05 March 2009

Small Pieces.


Good morning Denver. This morning I was out of the house early to greet the sun as it joined the living - or at least the showered, scrubbed, walking dead. This morning was an attempt to accomplish multiple things. One, soak up the last bits of summer weather before it snows on Saturday. Two, to plow through my weight in literature about world history in the years between the world wars. And three, to not break down. 

I am hitting a wall. It happens every semester, but this semester - this semester... There is not enough time. I'm always behind. My writing is a cold, gloppy oatmeal. Ugly, unappetizing, and stale. I don't feel like myself, but I can't get past it. Stuck in a terrible fog of unoriginal thought. It seems I have lost my voice - that it is just out of reach. 

There has been no time to grieve. No space. Sometimes I'm barely holding myself together. This part of my life, and the rest of my life intersect, and at that intersection there seems to be one ugly accident with confused people wondering around with bits of dirt in their hair. The claustrophobia of emotions, expectations, sickness, overwhelming feeling of a never ending, far too large commitment... overpowers me. I need out of the city for a moment. I need an expanse. Perhaps a road trip, and a stop in the middle of the Utah desert. 

I am growing tired of the continual battle with education. I do not enjoy this. I am tired. I am tired of the continual striving toward being someone I am not. The constant battle - if I would just allow myself a bit of room... The real crux of it all - I am unfortunately good at what I do not enjoy. More simply out of perfectionism and fear than talent. It is hard and difficult to change.
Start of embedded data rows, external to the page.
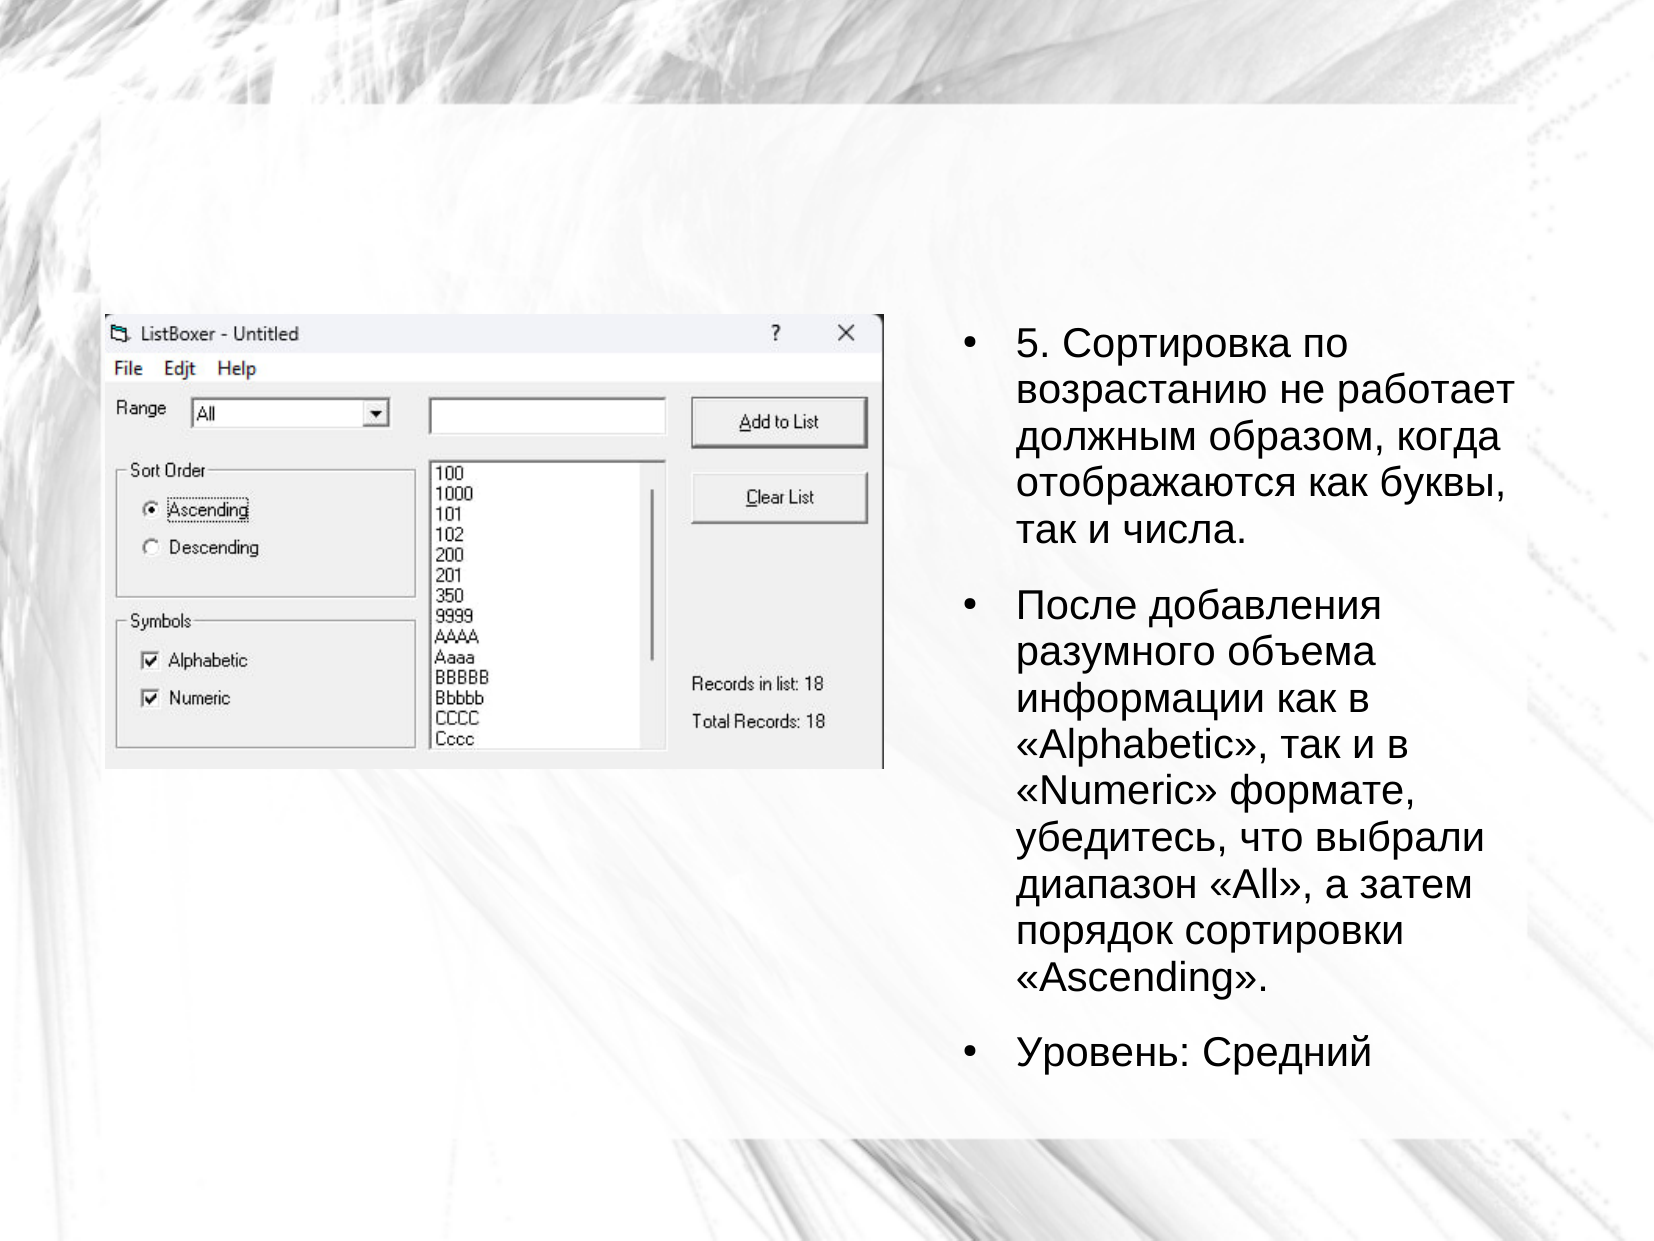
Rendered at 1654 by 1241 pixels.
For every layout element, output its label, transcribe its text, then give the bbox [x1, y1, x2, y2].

picture [0, 0, 1654, 1241]
list 5. Сортировка по возрастанию не работает должным образом, когда отображаются как буквы, так и числа. После добавления разумного объема информации как в «Аlphabetic», так и в «Numeric» формате, убедитесь, что выбрали диапазон «All», а затем порядок сортировки «Ascending». Уровень: Средний [945, 319, 1571, 1126]
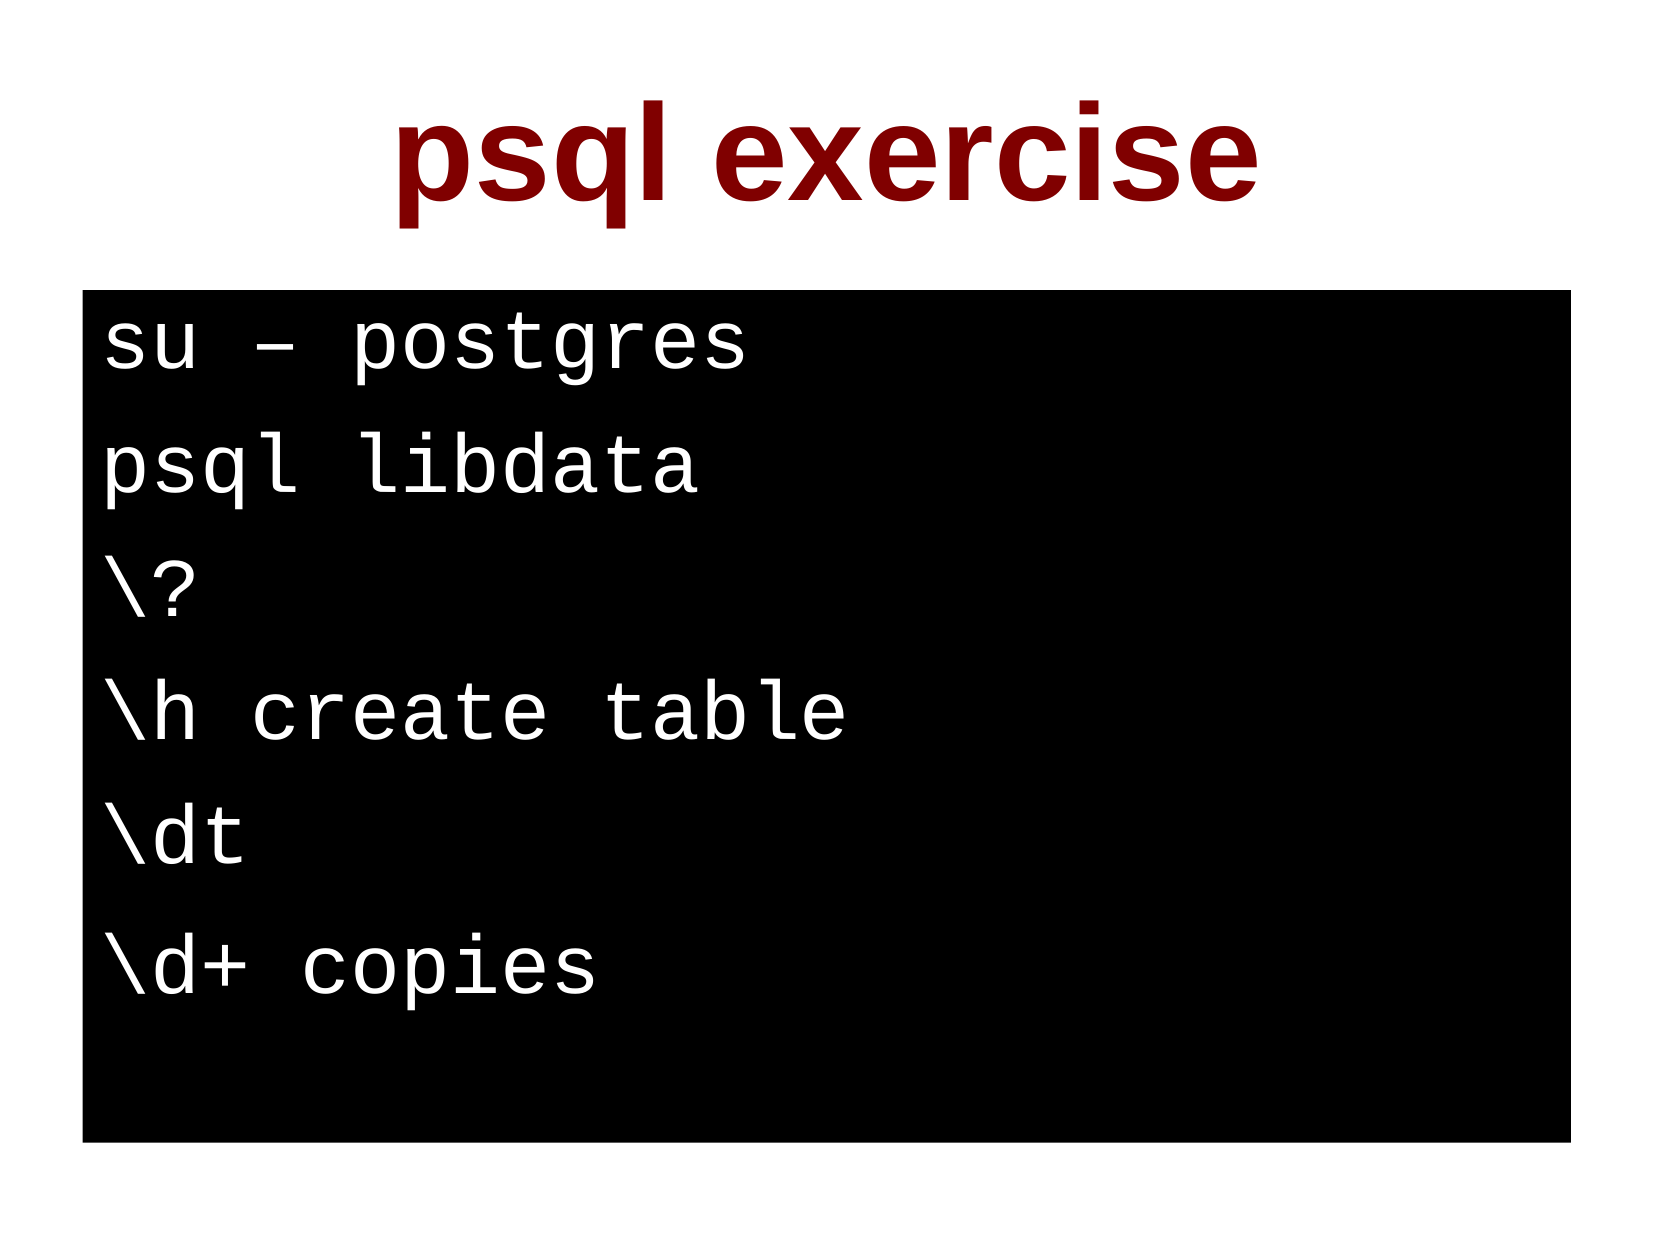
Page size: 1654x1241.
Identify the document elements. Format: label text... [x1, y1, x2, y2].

title psql exercise [82, 49, 1571, 257]
list su – postgres psql libdata \? \h create table \dt \d+ copies [82, 290, 1571, 1143]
"Too Late To Quit (Too Soon To Go Home)" by The Wallflowers popped up on my iTunes today - I often believe that God has a twisted, twisted sense of humor. Either that or it was a gentle reminder that I am sickeningly normal, and that I need to move on, and move out of myself, and into others.

2 comments:

Anonymous said...

I feel like this is the most inappropriate response to this post; but I am totally crying over it.

Marti said...

could it be
that hitting the wall
is the fist in the air?
the wailing wall?
the angst over loss and demands
intersecting without permission?

Thank you Julie. Great art draws in the observer and touches unexpected heart strings. Your angst was a gift to my own. Thank you.